Word has it that GT is hard at work on her autobiography, the publication of which is awaited with bated breath by bibliophiles the world over, except in Greece, where the book has been banned before it's been written.

All of which goes to prove that there's still hope for our troubled world if we're willing to put our noses to the grindstone and stay the course.



The One True Reality

The artist strives to recreate his reality minute by minute, that's the consensus of a school of thinkers who make it their business to stay on top of things. This is news to the artists who are too busy doing it to think about it.

The thinkers are disturbed by what they perceive as this nonchalance on the part of artists and their anarchistic tendency to jack reality around. They spend a lot of time establishing schools for the artists to be trained in, in order to enhance their understanding of their proper place in the order of things. The thinkers see themselves as guardians of The One True Reality, and the artists who fall in line are rewarded with titles and recognition and generous creation grants; their art is then exhibited, their music played, and their books published.
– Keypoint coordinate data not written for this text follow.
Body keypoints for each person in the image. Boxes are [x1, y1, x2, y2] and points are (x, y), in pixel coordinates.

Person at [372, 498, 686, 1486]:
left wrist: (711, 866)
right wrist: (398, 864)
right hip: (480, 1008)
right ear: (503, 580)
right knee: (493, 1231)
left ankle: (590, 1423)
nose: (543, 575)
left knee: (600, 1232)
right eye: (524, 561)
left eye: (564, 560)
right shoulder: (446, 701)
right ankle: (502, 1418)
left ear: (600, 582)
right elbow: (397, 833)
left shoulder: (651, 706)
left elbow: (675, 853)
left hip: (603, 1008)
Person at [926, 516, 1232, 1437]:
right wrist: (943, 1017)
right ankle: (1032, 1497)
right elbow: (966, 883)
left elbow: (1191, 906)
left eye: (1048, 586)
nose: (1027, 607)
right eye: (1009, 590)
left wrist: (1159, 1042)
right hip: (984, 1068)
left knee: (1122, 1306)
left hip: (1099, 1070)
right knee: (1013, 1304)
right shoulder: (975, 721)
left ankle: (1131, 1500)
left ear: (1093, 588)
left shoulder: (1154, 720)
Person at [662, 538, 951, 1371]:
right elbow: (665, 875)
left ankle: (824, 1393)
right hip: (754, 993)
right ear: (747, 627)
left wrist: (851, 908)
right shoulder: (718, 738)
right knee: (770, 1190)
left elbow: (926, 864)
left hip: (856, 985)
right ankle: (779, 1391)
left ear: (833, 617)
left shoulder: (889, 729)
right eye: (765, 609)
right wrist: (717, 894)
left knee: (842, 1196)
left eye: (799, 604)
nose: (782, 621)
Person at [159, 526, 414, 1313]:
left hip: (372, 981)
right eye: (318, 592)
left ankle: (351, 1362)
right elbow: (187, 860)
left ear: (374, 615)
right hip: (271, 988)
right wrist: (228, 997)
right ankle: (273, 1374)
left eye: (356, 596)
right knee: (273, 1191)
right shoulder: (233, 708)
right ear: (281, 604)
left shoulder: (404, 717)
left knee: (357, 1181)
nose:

Artists who rebel against the thinkers are labeled irrelevant, and measures are taken to prevent their deviant creations from coming off the blocks.

I probably shouldn't be saying this out in the open, because once the guardians of The One True Reality get wind of it, they'll put their enormous Uniformity Machine in gear and set up a whole new network of screening schools, but I'll say it anyway: I think the driving force in true artists goes deeper than an urge to create new realities for themselves; I don't think they're realities at all, I think they're maneuvers and ploys, attempts to suck up and transform the misnomered One True Reality and its Uniformity Machine into a booming world of trumpets and drum rolls, undulations of undiminishing ecstasy and rapture, bright blended color, ceaseless motion that flows so harmoniously it appears to stand still.
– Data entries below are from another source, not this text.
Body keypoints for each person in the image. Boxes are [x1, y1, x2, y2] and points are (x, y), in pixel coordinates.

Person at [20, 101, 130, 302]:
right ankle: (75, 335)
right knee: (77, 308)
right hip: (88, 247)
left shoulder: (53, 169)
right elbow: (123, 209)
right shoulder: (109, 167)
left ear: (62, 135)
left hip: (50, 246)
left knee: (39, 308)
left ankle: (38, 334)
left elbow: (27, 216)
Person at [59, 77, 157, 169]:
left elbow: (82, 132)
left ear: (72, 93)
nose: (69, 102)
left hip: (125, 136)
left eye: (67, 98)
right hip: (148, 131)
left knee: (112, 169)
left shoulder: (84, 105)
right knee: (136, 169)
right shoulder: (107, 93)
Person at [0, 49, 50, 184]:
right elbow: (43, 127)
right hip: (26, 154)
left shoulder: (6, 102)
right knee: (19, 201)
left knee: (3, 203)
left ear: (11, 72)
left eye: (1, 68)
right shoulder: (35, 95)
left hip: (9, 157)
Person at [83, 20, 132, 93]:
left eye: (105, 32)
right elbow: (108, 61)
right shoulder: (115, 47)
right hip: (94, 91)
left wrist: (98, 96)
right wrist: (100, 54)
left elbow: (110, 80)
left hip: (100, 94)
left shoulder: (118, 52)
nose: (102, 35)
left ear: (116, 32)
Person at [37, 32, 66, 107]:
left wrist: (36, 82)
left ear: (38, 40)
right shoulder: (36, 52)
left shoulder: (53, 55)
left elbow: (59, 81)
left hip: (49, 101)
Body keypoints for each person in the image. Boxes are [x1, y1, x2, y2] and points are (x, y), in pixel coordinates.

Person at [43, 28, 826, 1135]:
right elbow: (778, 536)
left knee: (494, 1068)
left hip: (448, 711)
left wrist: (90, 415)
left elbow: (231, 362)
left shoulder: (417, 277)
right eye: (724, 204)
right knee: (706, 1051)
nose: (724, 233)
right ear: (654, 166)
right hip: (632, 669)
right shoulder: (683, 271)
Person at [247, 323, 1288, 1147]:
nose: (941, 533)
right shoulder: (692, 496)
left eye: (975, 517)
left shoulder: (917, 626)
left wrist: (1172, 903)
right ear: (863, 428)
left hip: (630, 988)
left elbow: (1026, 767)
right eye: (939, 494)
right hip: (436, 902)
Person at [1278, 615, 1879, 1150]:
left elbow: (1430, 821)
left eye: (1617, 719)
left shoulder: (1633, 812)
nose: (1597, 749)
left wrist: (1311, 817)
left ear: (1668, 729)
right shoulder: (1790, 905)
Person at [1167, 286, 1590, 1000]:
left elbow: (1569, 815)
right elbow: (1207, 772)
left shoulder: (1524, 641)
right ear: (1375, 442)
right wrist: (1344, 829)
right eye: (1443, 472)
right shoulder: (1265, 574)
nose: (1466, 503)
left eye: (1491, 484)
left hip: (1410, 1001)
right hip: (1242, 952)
I think true artists are the angels at the core of things, and they're out to get us.



Spokesman for his Times

I read the L.A. Times synopsis of Norman Mailer's literary career, and I thought no, it isn't true, he's not the spokesman for the times he lived in. He was a spokesman for a privileged class that is broader than you might think. The privileged take the sting out of the raw misery of the multitude by filtering it through the clever minds of people handy with a pen.

Jack Henry Abbott came closer to what's really going on in his
In the Belly of the Beast. Mailer stabbed someone, she lived. Abbott stabbed someone, he went back to prison where he'd spent most of his life from the age of nine.

When you cut down to the bone's marrow, anyone they give the Nobel Prize in Literature to is an apologist; the Nobel, the Pulitzer, the MacArthur Genius Grant.

It's a hard pill to swallow, and that's why they spit it out and wash away the taste with vintage wine.